◆ **Directions for this task**:
Please write what follows the passage below on Balaam's prophecies before Balak, beginning right after its final sentence.

◆ **Passage**:
---
Balak vented his disappointment in the cry, ‘Neither curse them at all, nor
bless them at all ;’ but he would not give up without a last trial (Num. xxiii.
14-26).
“This time he brought Balaam
up to the very sanctuary of the national deity Peor, the same topmost
summit--Nebo, the head of Pisgah --from which Moses soon after viewed the
promised land. The seven-fold sacrifice was repeated, but Balaam laid aside his
arts of divination, for he saw that it pleased Jehovah to bless Israel. His view
embraced the whole camp of Israel spread out among the acacia groves by the
river at his feet; it ranged over their promised possessions in the hills of
Judah, Ephraim, and Gilead; and as ‘he saw Israel abiding in their tents,
according to their tribes, the Spirit of God came upon him, and he took up his
parable,’ the prophecy of the man whose eyes were at length opened. In the
goodly array of their tents he saw the omen of destruction of the nations
around: and ended, ‘Blessed is he that blesseth thee; and cursed is he that
curseth thee’ (Num. xxiii. 27-xxiv. 9). Heedless of the rage of Balak or of his
cruel sarcasms, ‘I thought to promote thee to great honor; but, lo, Jehovah hath
kept thee back from honor,’ Balaam declared that, before returning to his home,
he must complete his prophecy of what the people should do to the heathen in the
last days (Num. xxiv. 10-14). For the fourth time he opened his mouth and
proclaimed his distant vision of the ‘Star of Jacob,’ the ‘Sceptre of Israel,’
who should smite Moab--a prophecy in part fulfilled by the victories of David;
but, as the titles plainly show, pointing forward to the kingdom of Messiah over
the outcast branches of the chosen family. Then, as his eye ranged over the
distant mountains of Serf, the home of Edom, and the table-land of the desert,
over which the children of Amalek wandered, and the home of the Kenites full in
his sight, among the rocks of Engedi, on the farther shores of the Dead Sea, he
predicted their destruction; till the vision carried him back to the banks of
his native Euphrates, and he saw the conquests of Asshur overturned by ships
coming from the coasts of Chit-tim, the unknown lands beyond the Western Sea,
and he exclaimed, ‘Alas! who shall live when God doeth this!’ And he rose up,
and returned to the place assigned for his abode (Num. xxiv. 15-25).
---
◆ **Input data**:
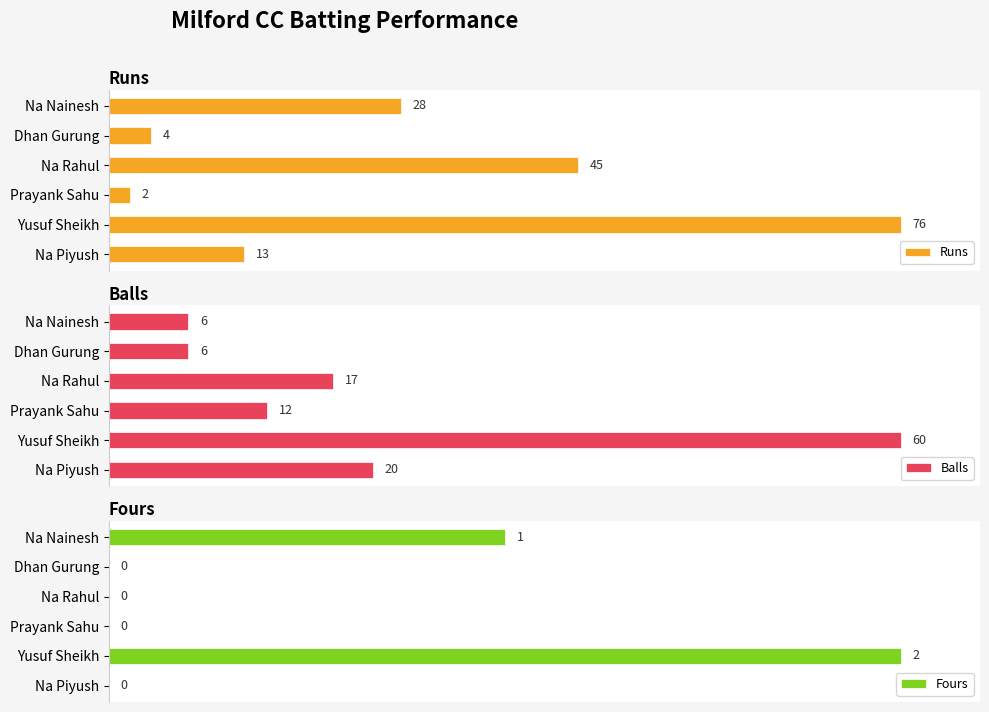

List the series in order of their peak value, highest first.

Runs, Balls, Fours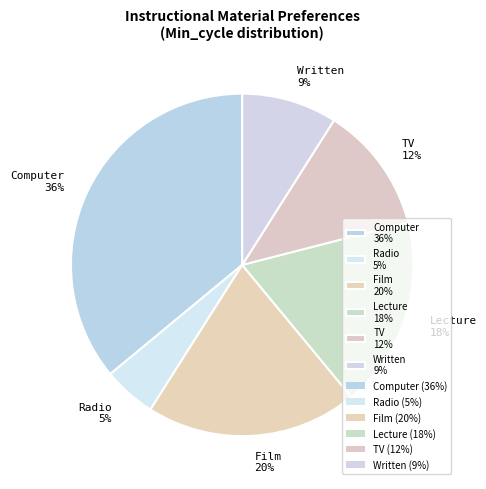

Which has a higher value, TV 12% or Written 9%?

TV 12%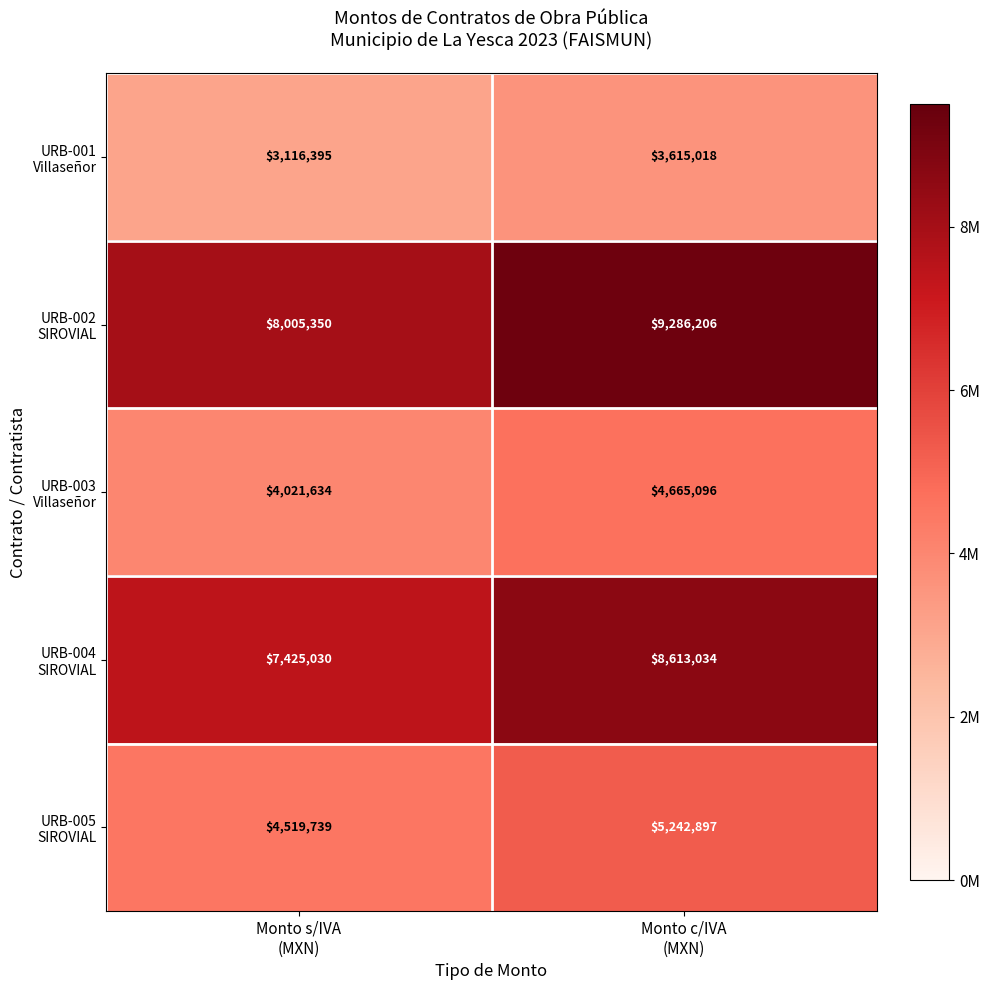

What is the greatest value displayed?

9286206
---
◆ **Output of the task**:
“Balaam remained among the
Moabites and Midianites, clinging doubtless to the chance of reward; and
provoked his fate by a new and more effectual plot against Israel. By his advice
the people were tempted to share in the lascivious rites of Peor, and to commit
whoredom with the daughters of Moab (Num. xxv. 1-8; xxi. 16). The wrath of
Jehovah was shown in a plague which broke out in the camp, and destroyed 24,000
men. Moses doomed all the offenders to death, and Phinehas, the son of Eleazar,
the high priest, set an example of zeal by transfixing with a javelin a man of
Israel in the arms of a woman of Moab, whom he had brought into his tent in the
face of the congregation as they wept before Jehovah. The plague was stayed, and
the covenant of Jehovah was renewed with the house of Eleazar, assuring him a
perpetual priesthood (Num. xxv. 4-15).
“For these plots against
Israel, as well as for their former inthospitality, the Moabites were excluded
from the congregation to the tenth generation (Deut. xxi. 3-16); and the
Midianites were doomed to destruction (Num. xxv. 16-18). The execution of this
sentence was the last act of the government of Moses. All the men of Midian were
slain, with the princes who had been allied with Balak, and Balaam* died in the
general slaughter. Their cities were burnt and their spoil taken, and the women
who had been saved alive were slain by the command of Moses, the female children
only being spared. At the same time a law was made for the equitable division of
the spoil between those who went forth to battle and those who remained in the
camp” (Num. xxi.)--W. Smith.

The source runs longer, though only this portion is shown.